Charlotte, 1.5 years old
Smoking Wood is our next taste. At 10%, it is the lowest in alcohol, but the most difficult to brew. Nobody knows why, except maybe because of the large proportion of rye used. It's already a temperamental grain, despite being used in many of their beers. Typical brewing process lasts six hours; brewing Smoking Wood lasts anywhere between 10 to 12. Its flavor reminds me of backyard barbecues. In contrast, he pours their Anniversary beer. The gimmicky recipe is almost identical from year-to-year, matching the amount of grain to the year it's brewed. Therefore, this year's batch contains 2,012 pounds of grain.
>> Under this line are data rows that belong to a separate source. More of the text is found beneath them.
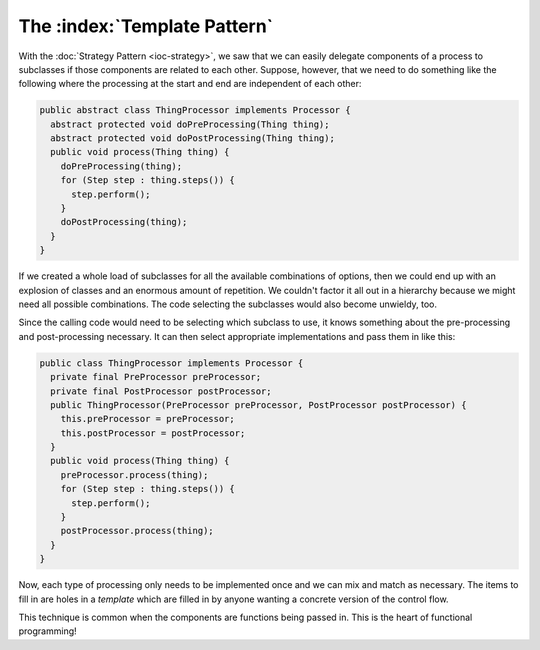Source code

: The :index:`Template Pattern`
=============================

With the :doc:`Strategy Pattern <ioc-strategy>`, we saw that we can easily delegate components of a process to subclasses if those components are related to each other.  Suppose, however, that we need to do something like the following where the processing at the start and end are independent of each other:

.. code-block:: java

  public abstract class ThingProcessor implements Processor {
    abstract protected void doPreProcessing(Thing thing);
    abstract protected void doPostProcessing(Thing thing);
    public void process(Thing thing) {
      doPreProcessing(thing);
      for (Step step : thing.steps()) {
        step.perform();
      }
      doPostProcessing(thing);
    }
  }

If we created a whole load of subclasses for all the available combinations of options, then we could end up with an explosion of classes and an enormous amount of repetition.  We couldn't factor it all out in a hierarchy because we might need all possible combinations.  The code selecting the subclasses would also become unwieldy, too.

Since the calling code would need to be selecting which subclass to use, it knows something about the pre-processing and post-processing necessary.  It can then select appropriate implementations and pass them in like this:

.. code-block:: java

  public class ThingProcessor implements Processor {
    private final PreProcessor preProcessor;
    private final PostProcessor postProcessor;
    public ThingProcessor(PreProcessor preProcessor, PostProcessor postProcessor) {
      this.preProcessor = preProcessor;
      this.postProcessor = postProcessor;
    }
    public void process(Thing thing) {
      preProcessor.process(thing);
      for (Step step : thing.steps()) {
        step.perform();
      }
      postProcessor.process(thing);
    }
  }

Now, each type of processing only needs to be implemented once and we can mix and match as necessary.  The items to fill in are holes in a *template* which are filled in by anyone wanting a concrete version of the control flow.

This technique is common when the components are functions being passed in.  This is the heart of functional programming!
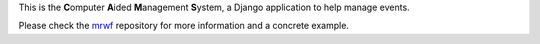 This is the **C**\ omputer **A**\ ided **M**\ anagement **S**\ ystem, a Django
application to help manage events.

Please check the `mrwf`_ repository for more information and a concrete
example.

.. _mrwf: https://github.com/gctucker/mrwf
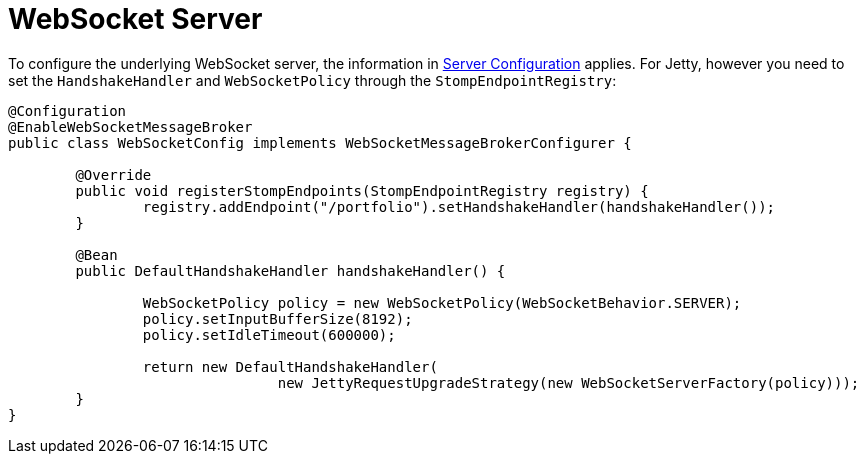 [[websocket-stomp-server-config]]
= WebSocket Server

To configure the underlying WebSocket server, the information in
xref:web/websocket/server.adoc#websocket-server-runtime-configuration[Server Configuration] applies. For Jetty, however you need to set
the `HandshakeHandler` and `WebSocketPolicy` through the `StompEndpointRegistry`:

[source,java,indent=0,subs="verbatim,quotes"]
----
	@Configuration
	@EnableWebSocketMessageBroker
	public class WebSocketConfig implements WebSocketMessageBrokerConfigurer {

		@Override
		public void registerStompEndpoints(StompEndpointRegistry registry) {
			registry.addEndpoint("/portfolio").setHandshakeHandler(handshakeHandler());
		}

		@Bean
		public DefaultHandshakeHandler handshakeHandler() {

			WebSocketPolicy policy = new WebSocketPolicy(WebSocketBehavior.SERVER);
			policy.setInputBufferSize(8192);
			policy.setIdleTimeout(600000);

			return new DefaultHandshakeHandler(
					new JettyRequestUpgradeStrategy(new WebSocketServerFactory(policy)));
		}
	}
----



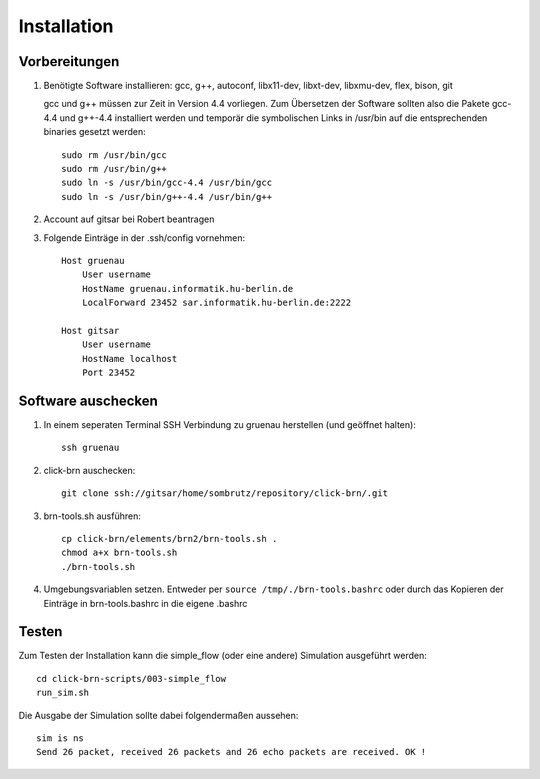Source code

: Installation
============

Vorbereitungen
--------------

#. Benötigte Software installieren: gcc, g++, autoconf, libx11-dev, libxt-dev, libxmu-dev, flex, bison, git
   
   gcc und g++ müssen zur Zeit in Version 4.4 vorliegen.
   Zum Übersetzen der Software sollten also die Pakete gcc-4.4 und g++-4.4 installiert werden und temporär
   die symbolischen Links in /usr/bin auf die entsprechenden binaries gesetzt werden::

        sudo rm /usr/bin/gcc
        sudo rm /usr/bin/g++
        sudo ln -s /usr/bin/gcc-4.4 /usr/bin/gcc
        sudo ln -s /usr/bin/g++-4.4 /usr/bin/g++

#. Account auf gitsar bei Robert beantragen

#. Folgende Einträge in der .ssh/config vornehmen: ::

    Host gruenau
        User username
        HostName gruenau.informatik.hu-berlin.de
        LocalForward 23452 sar.informatik.hu-berlin.de:2222

    Host gitsar
        User username
        HostName localhost
        Port 23452

Software auschecken
-------------------

#. In einem seperaten Terminal SSH Verbindung zu gruenau herstellen (und geöffnet halten)::
    
    ssh gruenau

#. click-brn auschecken::

    git clone ssh://gitsar/home/sombrutz/repository/click-brn/.git

#. brn-tools.sh ausführen::

    cp click-brn/elements/brn2/brn-tools.sh .
    chmod a+x brn-tools.sh
    ./brn-tools.sh

#. Umgebungsvariablen setzen. Entweder per ``source /tmp/./brn-tools.bashrc`` oder durch das Kopieren der Einträge in brn-tools.bashrc in die eigene .bashrc

Testen
------

Zum Testen der Installation kann die simple_flow (oder eine andere) Simulation ausgeführt werden::

    cd click-brn-scripts/003-simple_flow
    run_sim.sh


Die Ausgabe der Simulation sollte dabei folgendermaßen aussehen::

    sim is ns
    Send 26 packet, received 26 packets and 26 echo packets are received. OK !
A tasty blend, the Old Ale style is our favorite of the six, tasting more like hard liquor.

This brings us to our final two selections. Matt wanders down a dimly lit aisle, selecting an appropriate Imperial Stout for the brew that would be known as Black Tuesday. Aged in Bourbon barrels for over a year, this year's vintage was recently bottled in preparation for its October 30 release. A name with dual meaning, not only is it a nod to the Great Depression, but also for the exhausting brewing circumstances it was created under. The final photo is of Charlotte's Beer, named after the daughter of founder Patrick Rue. A taste of this was a rare treat, since it will never have a public release. Created specifically with her in mind, this is held in eight brand new, American Oak barrels, and will age until Charlotte's twenty-first birthday. It began at 21%, but Matt predicts it will be upwards of 27 to 30% once she is old enough to taste it. A beautiful amber, it is strong with a smooth finish. Beer by definition, Charlotte's Beer was made with 51% corn mash to resemble bourbon.

Thanks to Matt, I have a new appreciation for sour beers and the process that parallels winemaking. I don't know if our paths will ever cross again, but it was a pleasure to make his acquaintance.